Quando saiu a notícia de que Gordon Murray estava trabalhando no projeto do T.25, um pequeno carro compacto urbano, muitos torceram o nariz, argumentando que era um grande desperdício de tempo de alguém tão capacitado. Outros falavam que ele estava ficando velho, desatualizado demais para acompanhar a evolução dos supercarros modernos.
Estavam completamente enganados. Além do pequeno carro ser muito bem pensando, Murray não estava nem um pouco defasado do mundo dos carros esporte. E quando ele anunciou no começo do ano que iria voltar ao mercado dos supercarros com o projeto T.50, mostrou a todos que estava na ativa e não viria com nada menos do que o melhor.
O novo T.50 foi descrito por Murray como sendo “o supercarro mais puro, mais leve e mais focado no motorista de todos os tempos”. Simples, não? Da última vez que ele usou na mesma frase palavras como estas, o mundo conheceu o McLaren F1 em 1993. E ele não estava sendo metido, apenas sendo realista.
Diferente do F1, o T.50 não vai correr atrás de nenhum recorde de velocidade ou de aceleração. Murray já teve sua dose neste campo, sendo recordista de velocidade máxima por nada menos que doze anos. O McLaren só perdeu seu título de carro mais rápido do mundo para o Bugatti Veyron em 2005.
Para se ter um carro rápido em linha reta, é preciso de potência, e com mais potência precisa-se de mais reforço na estrutura do carro e mais capacidade de arrefecimento, e isso significa mais peso. Justamente isto que fez do Veyron um monstro de duas toneladas. O McLaren F1 chegou no limite do compromisso entre peso e velocidade.
Murray quer que o T.50 seja o melhor carro para desfrutar o prazer de dirigir de todos os tempos. Esta já era uma das premissas do F1, mas ao invés de velocidade máxima, o novo carro vai ser veloz nas curvas. E assim como o F1, o grande trunfo vai ser a aerodinâmica.
As soluções usadas no T.50 em boa parte não são novas em termos de conceito. Na verdade, a principal arma para melhorar o desempenho do carro foi usada há mais de quarenta anos, e já estava presente no F1 em menor escala.
Brabham BT46B “Turbina” – A origem
Seguindo o conceito do efeito solo introduzido na Fórmula 1 pelo Lotus 78 e previamente comprovado pelo Chaparral 2J de Jim Hall, a ideia de diminuir a pressão de ar sob o carro para gerar mais downforce sem grandes perdas por arrasto era o caminho a ser seguido.
Para reduzir a pressão embaixo do carro, era preciso aumentar a velocidade do ar (pela física, quanto maior a velocidade de um fluído passando por um determinado caminho, menor será a pressão local). A Lotus havia criado o perfil do assoalho em forma de venturi. Murray na época era projetista da Brabham, e esta solução do venturi (difusor de ar que aumenta a seção ao longo do comprimento), por melhor que fosse na teoria, era um problema de ser implementada.
Enquanto que o Lotus 78 utilizava o motor Cosworth V-8, o Brabham BT46 corria com o motor Alfa Romeo de doze cilindros contrapostos, que era baixo porém plano e largo, obstruindo o caminho que poderia ser destinado aos venturis, que precisam de espaço para serem eficientes. Mesmo com a Alfa Romeo disposta a mudar o motor para um V-12, não haveria tempo hábil para isso na mesma temporada.

==*==

Copie do texto sobre o T.50 o trecho que começa em “Para reduzir a” e termina em “na mesma temporada.”, incluindo essas palavras. As linhas a seguir não têm nenhuma relação com o texto sobre o T.50.

> **Material fornecido**:
==*==

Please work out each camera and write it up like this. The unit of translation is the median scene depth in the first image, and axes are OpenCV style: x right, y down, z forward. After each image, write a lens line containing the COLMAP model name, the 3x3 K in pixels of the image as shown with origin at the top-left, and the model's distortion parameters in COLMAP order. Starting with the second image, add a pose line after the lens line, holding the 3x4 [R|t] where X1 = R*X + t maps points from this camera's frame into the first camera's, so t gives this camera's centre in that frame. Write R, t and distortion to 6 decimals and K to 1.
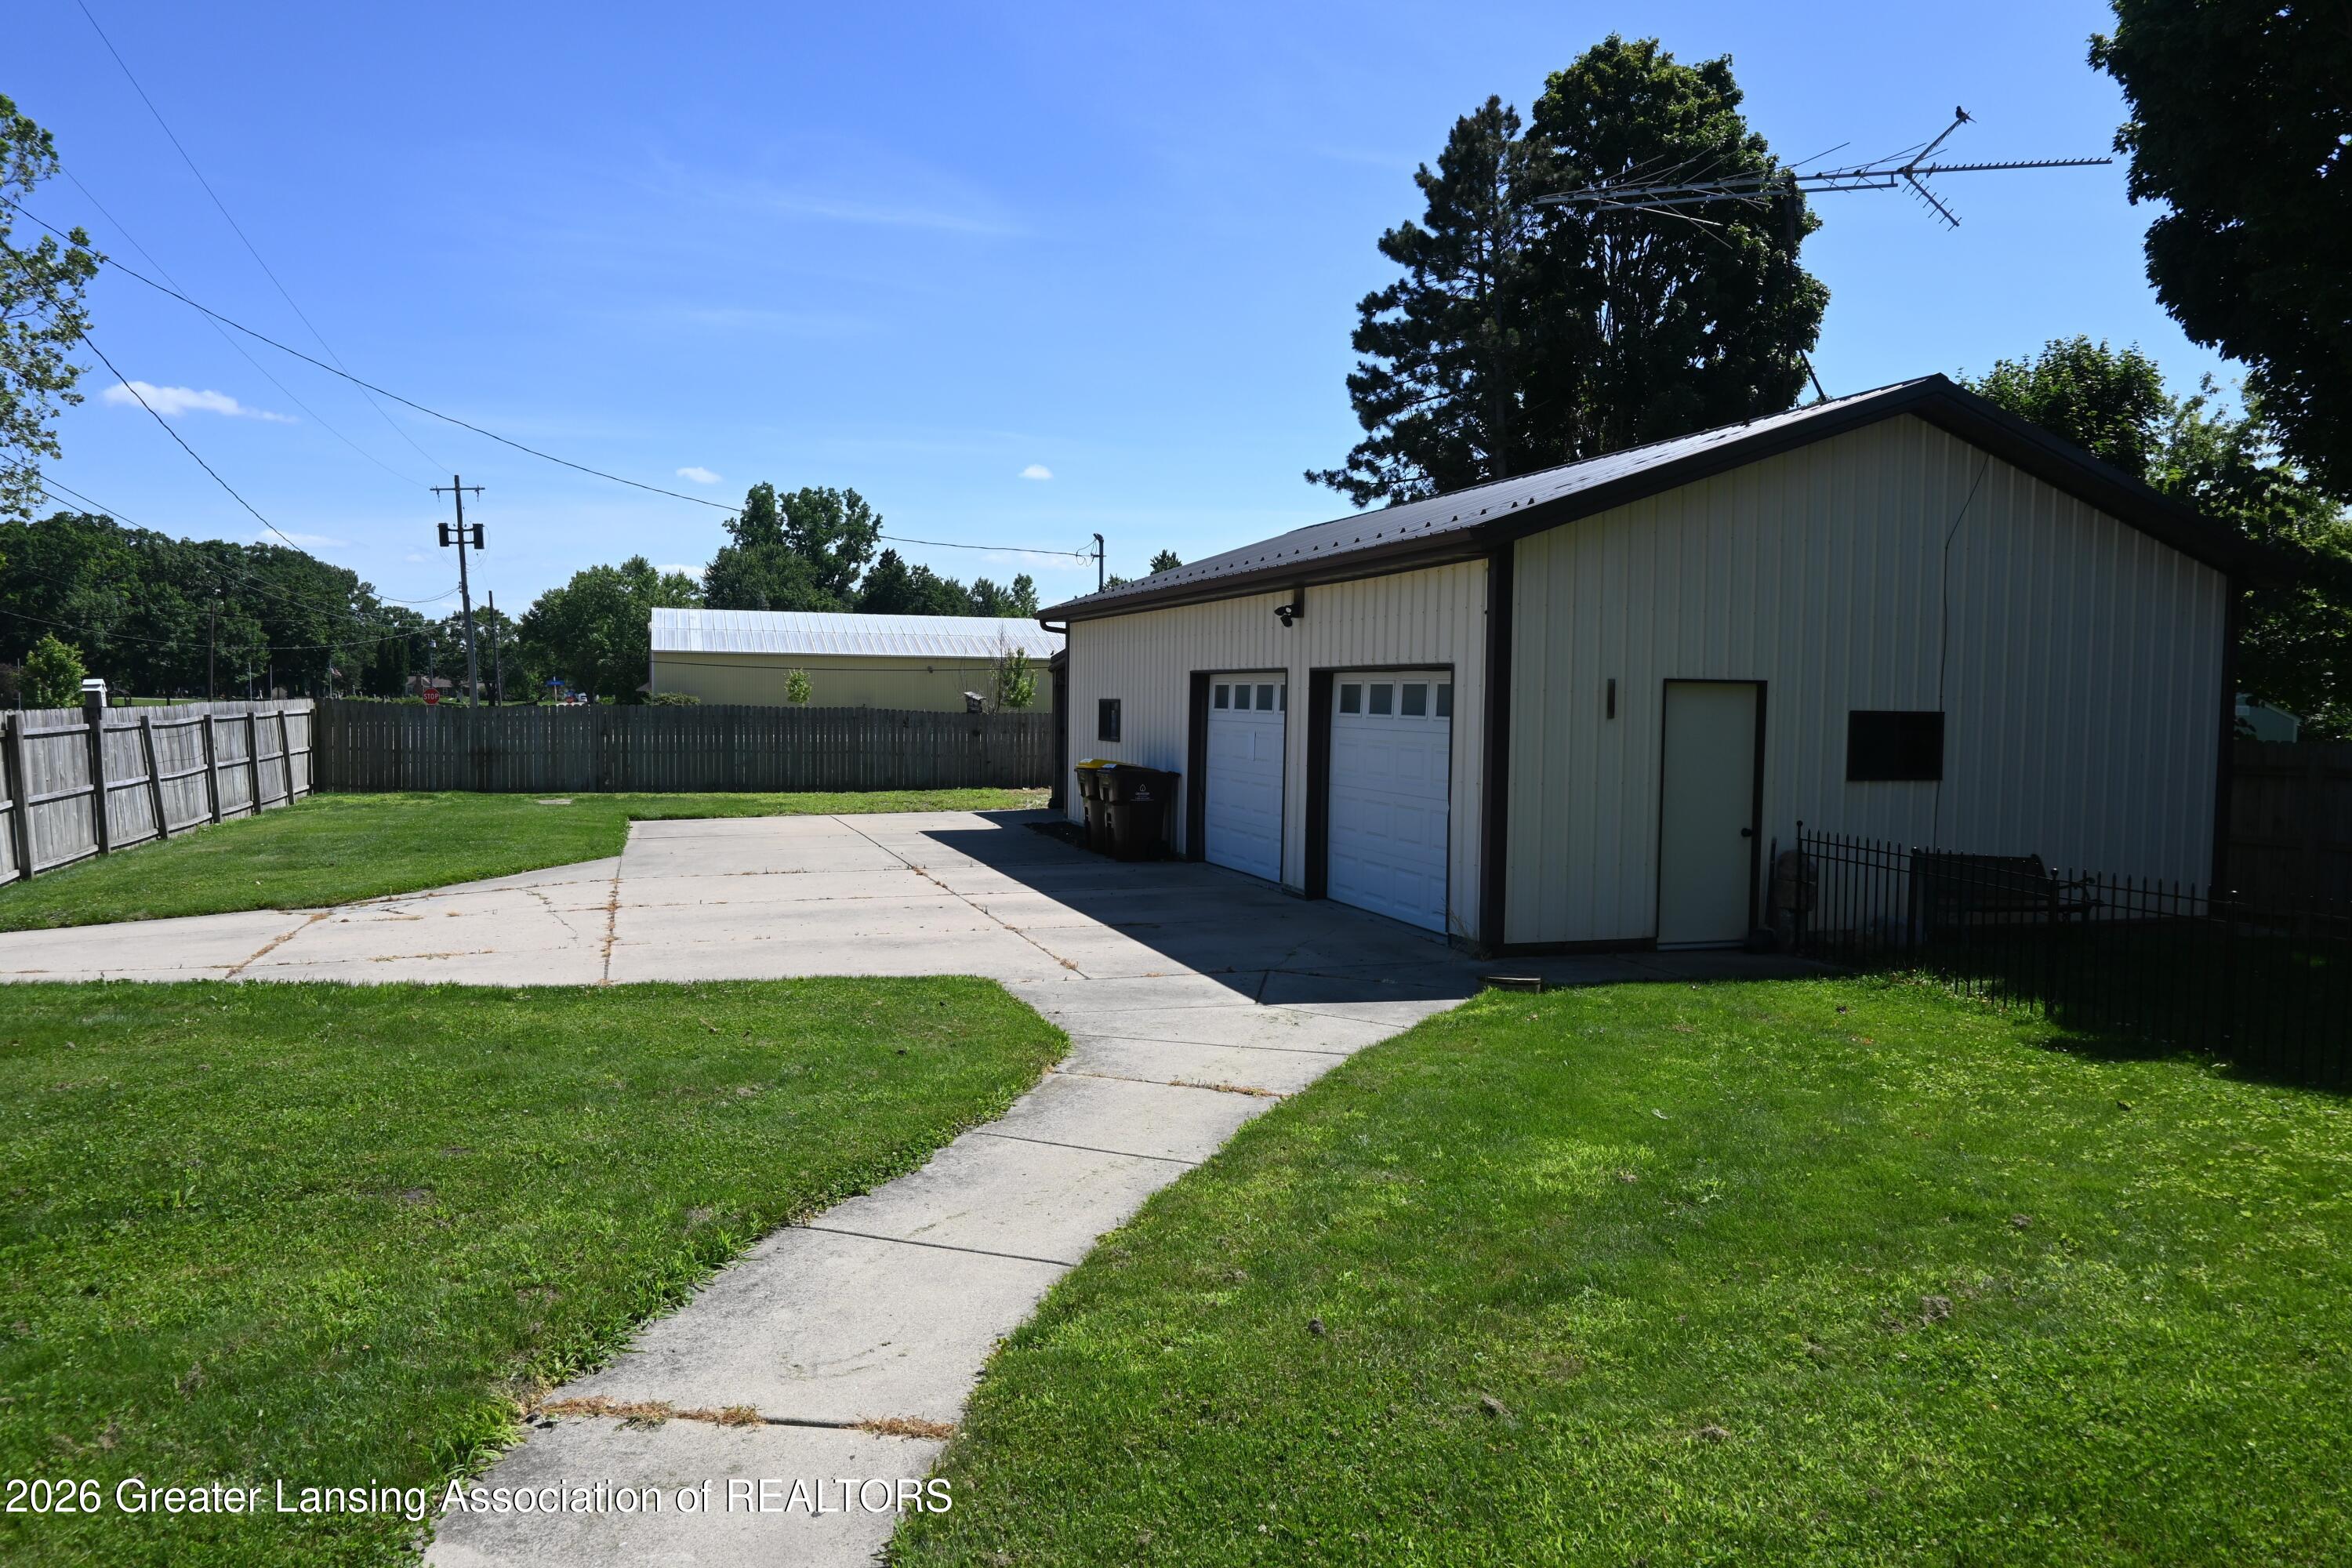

==*==

> **Sua solução**:
Para reduzir a pressão embaixo do carro, era preciso aumentar a velocidade do ar (pela física, quanto maior a velocidade de um fluído passando por um determinado caminho, menor será a pressão local). A Lotus havia criado o perfil do assoalho em forma de venturi. Murray na época era projetista da Brabham, e esta solução do venturi (difusor de ar que aumenta a seção ao longo do comprimento), por melhor que fosse na teoria, era um problema de ser implementada.
Enquanto que o Lotus 78 utilizava o motor Cosworth V-8, o Brabham BT46 corria com o motor Alfa Romeo de doze cilindros contrapostos, que era baixo porém plano e largo, obstruindo o caminho que poderia ser destinado aos venturis, que precisam de espaço para serem eficientes. Mesmo com a Alfa Romeo disposta a mudar o motor para um V-12, não haveria tempo hábil para isso na mesma temporada.